Instructions to follow = Repeat the full listing that follows, word for word.

Provided information =
┌──

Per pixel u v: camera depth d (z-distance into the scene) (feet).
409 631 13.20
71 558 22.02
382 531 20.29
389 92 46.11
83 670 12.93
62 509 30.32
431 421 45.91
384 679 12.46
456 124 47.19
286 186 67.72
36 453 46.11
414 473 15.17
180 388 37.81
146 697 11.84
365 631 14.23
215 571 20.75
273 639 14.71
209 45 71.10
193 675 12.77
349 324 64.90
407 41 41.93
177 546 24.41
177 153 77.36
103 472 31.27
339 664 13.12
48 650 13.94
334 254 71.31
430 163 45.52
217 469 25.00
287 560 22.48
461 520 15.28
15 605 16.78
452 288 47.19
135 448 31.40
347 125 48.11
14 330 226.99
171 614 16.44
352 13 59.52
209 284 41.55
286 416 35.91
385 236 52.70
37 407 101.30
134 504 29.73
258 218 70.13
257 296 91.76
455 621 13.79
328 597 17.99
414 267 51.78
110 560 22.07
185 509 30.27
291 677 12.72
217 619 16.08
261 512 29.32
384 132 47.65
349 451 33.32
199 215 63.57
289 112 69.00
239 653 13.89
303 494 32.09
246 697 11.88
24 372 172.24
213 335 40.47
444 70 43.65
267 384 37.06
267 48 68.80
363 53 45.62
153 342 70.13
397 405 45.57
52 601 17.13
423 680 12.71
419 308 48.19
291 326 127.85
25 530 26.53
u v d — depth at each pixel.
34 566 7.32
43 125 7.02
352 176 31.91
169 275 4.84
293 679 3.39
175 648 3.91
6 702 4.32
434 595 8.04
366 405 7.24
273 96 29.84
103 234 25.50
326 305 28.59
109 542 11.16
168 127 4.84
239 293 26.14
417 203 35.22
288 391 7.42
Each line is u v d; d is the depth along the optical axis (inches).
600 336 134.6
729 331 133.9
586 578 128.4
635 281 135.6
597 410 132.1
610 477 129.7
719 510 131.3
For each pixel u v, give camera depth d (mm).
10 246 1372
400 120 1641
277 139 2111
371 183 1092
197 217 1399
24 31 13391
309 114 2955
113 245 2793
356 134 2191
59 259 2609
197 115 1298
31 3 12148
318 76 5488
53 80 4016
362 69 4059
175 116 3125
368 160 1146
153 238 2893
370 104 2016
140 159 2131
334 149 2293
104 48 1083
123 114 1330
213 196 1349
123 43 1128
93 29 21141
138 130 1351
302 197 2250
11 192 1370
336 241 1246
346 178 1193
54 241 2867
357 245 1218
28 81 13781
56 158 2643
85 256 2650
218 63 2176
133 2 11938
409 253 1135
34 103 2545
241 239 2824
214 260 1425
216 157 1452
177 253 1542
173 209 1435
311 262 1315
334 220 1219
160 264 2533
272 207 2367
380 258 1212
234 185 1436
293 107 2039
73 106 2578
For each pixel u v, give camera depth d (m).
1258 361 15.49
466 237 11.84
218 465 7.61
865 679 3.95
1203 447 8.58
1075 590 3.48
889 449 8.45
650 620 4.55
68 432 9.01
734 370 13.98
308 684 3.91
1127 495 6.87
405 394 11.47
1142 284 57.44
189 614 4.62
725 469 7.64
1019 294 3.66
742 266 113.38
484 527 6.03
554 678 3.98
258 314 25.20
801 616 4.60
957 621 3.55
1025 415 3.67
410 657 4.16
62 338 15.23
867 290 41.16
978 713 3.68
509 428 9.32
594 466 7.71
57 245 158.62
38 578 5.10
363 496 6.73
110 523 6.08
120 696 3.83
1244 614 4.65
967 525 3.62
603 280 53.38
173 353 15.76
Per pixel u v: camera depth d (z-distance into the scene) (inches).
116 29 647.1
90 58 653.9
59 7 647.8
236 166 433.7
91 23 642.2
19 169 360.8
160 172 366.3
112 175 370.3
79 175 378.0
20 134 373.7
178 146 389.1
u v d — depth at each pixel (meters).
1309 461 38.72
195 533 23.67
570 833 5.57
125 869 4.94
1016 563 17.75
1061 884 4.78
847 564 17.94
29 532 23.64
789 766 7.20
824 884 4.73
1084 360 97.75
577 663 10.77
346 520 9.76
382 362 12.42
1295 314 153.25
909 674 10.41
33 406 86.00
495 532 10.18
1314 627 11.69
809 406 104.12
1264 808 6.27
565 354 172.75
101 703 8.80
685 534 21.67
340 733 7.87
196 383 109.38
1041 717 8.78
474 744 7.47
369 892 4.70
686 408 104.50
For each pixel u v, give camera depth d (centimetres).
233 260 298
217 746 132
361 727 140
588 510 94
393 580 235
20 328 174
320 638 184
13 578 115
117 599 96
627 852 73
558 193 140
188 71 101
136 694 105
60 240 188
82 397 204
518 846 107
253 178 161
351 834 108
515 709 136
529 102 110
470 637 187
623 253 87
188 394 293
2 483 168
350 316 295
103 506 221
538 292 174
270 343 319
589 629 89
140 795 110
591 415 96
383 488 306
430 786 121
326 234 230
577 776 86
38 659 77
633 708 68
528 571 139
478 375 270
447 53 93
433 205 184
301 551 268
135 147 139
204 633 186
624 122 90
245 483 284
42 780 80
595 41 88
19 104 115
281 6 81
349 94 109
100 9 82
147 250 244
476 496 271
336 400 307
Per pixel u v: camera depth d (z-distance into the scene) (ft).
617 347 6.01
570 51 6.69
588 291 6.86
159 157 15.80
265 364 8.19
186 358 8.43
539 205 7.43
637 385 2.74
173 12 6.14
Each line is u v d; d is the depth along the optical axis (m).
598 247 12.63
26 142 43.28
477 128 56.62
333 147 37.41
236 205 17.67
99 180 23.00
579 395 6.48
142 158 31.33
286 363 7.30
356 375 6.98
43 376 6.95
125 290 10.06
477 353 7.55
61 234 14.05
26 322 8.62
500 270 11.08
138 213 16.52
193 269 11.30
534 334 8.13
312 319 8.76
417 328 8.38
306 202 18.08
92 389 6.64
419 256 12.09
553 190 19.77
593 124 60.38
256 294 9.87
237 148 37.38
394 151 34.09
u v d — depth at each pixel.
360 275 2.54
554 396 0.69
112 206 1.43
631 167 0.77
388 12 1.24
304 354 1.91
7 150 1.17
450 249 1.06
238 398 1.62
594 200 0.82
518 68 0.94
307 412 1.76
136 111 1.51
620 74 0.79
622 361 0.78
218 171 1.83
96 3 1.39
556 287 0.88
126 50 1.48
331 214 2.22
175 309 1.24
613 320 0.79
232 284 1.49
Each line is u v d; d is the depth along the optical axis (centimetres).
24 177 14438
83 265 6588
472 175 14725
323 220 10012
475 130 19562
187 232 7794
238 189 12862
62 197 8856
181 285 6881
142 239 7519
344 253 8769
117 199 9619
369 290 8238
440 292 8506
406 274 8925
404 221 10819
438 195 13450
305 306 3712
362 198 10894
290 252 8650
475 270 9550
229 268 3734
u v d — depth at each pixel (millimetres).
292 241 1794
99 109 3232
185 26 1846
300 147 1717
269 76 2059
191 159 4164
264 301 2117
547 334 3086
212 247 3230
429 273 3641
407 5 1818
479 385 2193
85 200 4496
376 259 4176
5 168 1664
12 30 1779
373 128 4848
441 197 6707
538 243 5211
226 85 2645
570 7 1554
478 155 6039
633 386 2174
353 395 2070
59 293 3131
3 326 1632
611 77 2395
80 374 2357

└──

Answer to this problem =
Per pixel u v: camera depth d (z-distance into the scene) (feet).
409 631 13.20
71 558 22.02
382 531 20.29
389 92 46.11
83 670 12.93
62 509 30.32
431 421 45.91
384 679 12.46
456 124 47.19
286 186 67.72
36 453 46.11
414 473 15.17
180 388 37.81
146 697 11.84
365 631 14.23
215 571 20.75
273 639 14.71
209 45 71.10
193 675 12.77
349 324 64.90
407 41 41.93
177 546 24.41
177 153 77.36
103 472 31.27
339 664 13.12
48 650 13.94
334 254 71.31
430 163 45.52
217 469 25.00
287 560 22.48
461 520 15.28
15 605 16.78
452 288 47.19
135 448 31.40
347 125 48.11
14 330 226.99
171 614 16.44
352 13 59.52
209 284 41.55
286 416 35.91
385 236 52.70
37 407 101.30
134 504 29.73
258 218 70.13
257 296 91.76
455 621 13.79
328 597 17.99
414 267 51.78
110 560 22.07
185 509 30.27
291 677 12.72
217 619 16.08
261 512 29.32
384 132 47.65
349 451 33.32
199 215 63.57
289 112 69.00
239 653 13.89
303 494 32.09
246 697 11.88
24 372 172.24
213 335 40.47
444 70 43.65
267 384 37.06
267 48 68.80
363 53 45.62
153 342 70.13
397 405 45.57
52 601 17.13
423 680 12.71
419 308 48.19
291 326 127.85
25 530 26.53
u v d — depth at each pixel.
34 566 7.32
43 125 7.02
352 176 31.91
169 275 4.84
293 679 3.39
175 648 3.91
6 702 4.32
434 595 8.04
366 405 7.24
273 96 29.84
103 234 25.50
326 305 28.59
109 542 11.16
168 127 4.84
239 293 26.14
417 203 35.22
288 391 7.42
Each line is u v d; d is the depth along the optical axis (inches).
600 336 134.6
729 331 133.9
586 578 128.4
635 281 135.6
597 410 132.1
610 477 129.7
719 510 131.3
For each pixel u v, give camera depth d (mm).
10 246 1372
400 120 1641
277 139 2111
371 183 1092
197 217 1399
24 31 13391
309 114 2955
113 245 2793
356 134 2191
59 259 2609
197 115 1298
31 3 12148
318 76 5488
53 80 4016
362 69 4059
175 116 3125
368 160 1146
153 238 2893
370 104 2016
140 159 2131
334 149 2293
104 48 1083
123 114 1330
213 196 1349
123 43 1128
93 29 21141
138 130 1351
302 197 2250
11 192 1370
336 241 1246
346 178 1193
54 241 2867
357 245 1218
28 81 13781
56 158 2643
85 256 2650
218 63 2176
133 2 11938
409 253 1135
34 103 2545
241 239 2824
214 260 1425
216 157 1452
177 253 1542
173 209 1435
311 262 1315
334 220 1219
160 264 2533
272 207 2367
380 258 1212
234 185 1436
293 107 2039
73 106 2578
For each pixel u v, give camera depth d (m).
1258 361 15.49
466 237 11.84
218 465 7.61
865 679 3.95
1203 447 8.58
1075 590 3.48
889 449 8.45
650 620 4.55
68 432 9.01
734 370 13.98
308 684 3.91
1127 495 6.87
405 394 11.47
1142 284 57.44
189 614 4.62
725 469 7.64
1019 294 3.66
742 266 113.38
484 527 6.03
554 678 3.98
258 314 25.20
801 616 4.60
957 621 3.55
1025 415 3.67
410 657 4.16
62 338 15.23
867 290 41.16
978 713 3.68
509 428 9.32
594 466 7.71
57 245 158.62
38 578 5.10
363 496 6.73
110 523 6.08
120 696 3.83
1244 614 4.65
967 525 3.62
603 280 53.38
173 353 15.76
Per pixel u v: camera depth d (z-distance into the scene) (inches).
116 29 647.1
90 58 653.9
59 7 647.8
236 166 433.7
91 23 642.2
19 169 360.8
160 172 366.3
112 175 370.3
79 175 378.0
20 134 373.7
178 146 389.1
u v d — depth at each pixel (meters).
1309 461 38.72
195 533 23.67
570 833 5.57
125 869 4.94
1016 563 17.75
1061 884 4.78
847 564 17.94
29 532 23.64
789 766 7.20
824 884 4.73
1084 360 97.75
577 663 10.77
346 520 9.76
382 362 12.42
1295 314 153.25
909 674 10.41
33 406 86.00
495 532 10.18
1314 627 11.69
809 406 104.12
1264 808 6.27
565 354 172.75
101 703 8.80
685 534 21.67
340 733 7.87
196 383 109.38
1041 717 8.78
474 744 7.47
369 892 4.70
686 408 104.50
For each pixel u v, give camera depth d (centimetres).
233 260 298
217 746 132
361 727 140
588 510 94
393 580 235
20 328 174
320 638 184
13 578 115
117 599 96
627 852 73
558 193 140
188 71 101
136 694 105
60 240 188
82 397 204
518 846 107
253 178 161
351 834 108
515 709 136
529 102 110
470 637 187
623 253 87
188 394 293
2 483 168
350 316 295
103 506 221
538 292 174
270 343 319
589 629 89
140 795 110
591 415 96
383 488 306
430 786 121
326 234 230
577 776 86
38 659 77
633 708 68
528 571 139
478 375 270
447 53 93
433 205 184
301 551 268
135 147 139
204 633 186
624 122 90
245 483 284
42 780 80
595 41 88
19 104 115
281 6 81
349 94 109
100 9 82
147 250 244
476 496 271
336 400 307
Per pixel u v: camera depth d (z-distance into the scene) (ft).
617 347 6.01
570 51 6.69
588 291 6.86
159 157 15.80
265 364 8.19
186 358 8.43
539 205 7.43
637 385 2.74
173 12 6.14
Each line is u v d; d is the depth along the optical axis (m).
598 247 12.63
26 142 43.28
477 128 56.62
333 147 37.41
236 205 17.67
99 180 23.00
579 395 6.48
142 158 31.33
286 363 7.30
356 375 6.98
43 376 6.95
125 290 10.06
477 353 7.55
61 234 14.05
26 322 8.62
500 270 11.08
138 213 16.52
193 269 11.30
534 334 8.13
312 319 8.76
417 328 8.38
306 202 18.08
92 389 6.64
419 256 12.09
553 190 19.77
593 124 60.38
256 294 9.87
237 148 37.38
394 151 34.09
u v d — depth at each pixel.
360 275 2.54
554 396 0.69
112 206 1.43
631 167 0.77
388 12 1.24
304 354 1.91
7 150 1.17
450 249 1.06
238 398 1.62
594 200 0.82
518 68 0.94
307 412 1.76
136 111 1.51
620 74 0.79
622 361 0.78
218 171 1.83
96 3 1.39
556 287 0.88
126 50 1.48
331 214 2.22
175 309 1.24
613 320 0.79
232 284 1.49
Each line is u v d; d is the depth along the optical axis (centimetres).
24 177 14438
83 265 6588
472 175 14725
323 220 10012
475 130 19562
187 232 7794
238 189 12862
62 197 8856
181 285 6881
142 239 7519
344 253 8769
117 199 9619
369 290 8238
440 292 8506
406 274 8925
404 221 10819
438 195 13450
305 306 3712
362 198 10894
290 252 8650
475 270 9550
229 268 3734
u v d — depth at each pixel (millimetres).
292 241 1794
99 109 3232
185 26 1846
300 147 1717
269 76 2059
191 159 4164
264 301 2117
547 334 3086
212 247 3230
429 273 3641
407 5 1818
479 385 2193
85 200 4496
376 259 4176
5 168 1664
12 30 1779
373 128 4848
441 197 6707
538 243 5211
226 85 2645
570 7 1554
478 155 6039
633 386 2174
353 395 2070
59 293 3131
3 326 1632
611 77 2395
80 374 2357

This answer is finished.